In the context of the larger conversation about public art, social practice, placemaking, and social activism, Galpin is an interesting figure. She most commonly identifies herself as a women’s rights activist and mountain-biker; she has no formal art training, or at least none that figures in her publicity materials.

Her organization, which is closely identified with her as a personality and figurehead, focuses on projects that "center around the idea of giving a voice to women, the children, youth through education, training and art," as she told a Colorado newspaper. She has met with remarkable success, and is prominently featured in international media and possesses fundraising clout. She is responsible for an undeniable number of good works, many of them groundbreaking. For example, Galpin is instrumental in helping women in Afghanistan form that country’s first female cycling league. (Religious conservatives sanction women for riding bicycles).

At the same time, Galpin’s work raises important questions about western perspectives in eastern contexts. Her’s is a particularly western narrative of turning bad into good: Recovering from a rape as a young woman, she has devoted herself for the past five years to bettering women in Afghanistan. In many ways, her single-minded focus on Western-style empowerment of women is refreshing.
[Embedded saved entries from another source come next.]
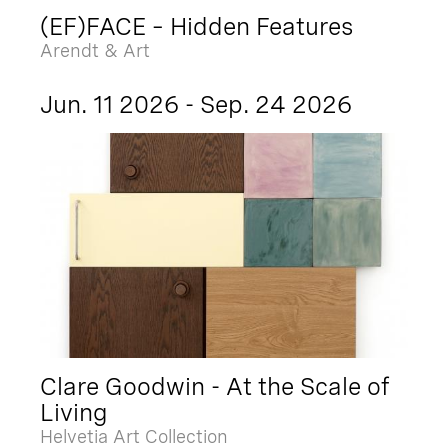
(EF)FACE – Hidden Features
Arendt & Art
Jun. 11 2026 - Sep. 24 2026
Clare Goodwin - At the Scale of
Living
Helvetia Art Collection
But if she avoids getting bogged down in nuanced discussions of cultural relativity, she also risks missing cultural contexts that might help her better serve the people she seeks to help.

Even though Galpin doesn’t identify herself as an artist, she has served as the catalyst for the Streets of Afghanistan traveling photo exhibit in much the same way that artists with a social practice serve as curator, connector, and enabler in the public art/street interventionist realm. (Photographer Tony Di Zinno is listed as a co-author of the coffee-table book based on the photo exhibit.)

Given the fluidity of the role of artist/social practitioner, Galpin, as a non-practicing-artist, would make an interesting choice to receive a public art award. Her selection would pose further and more complicated questions about the role, definitions, and identities surrounding public art and placemaking.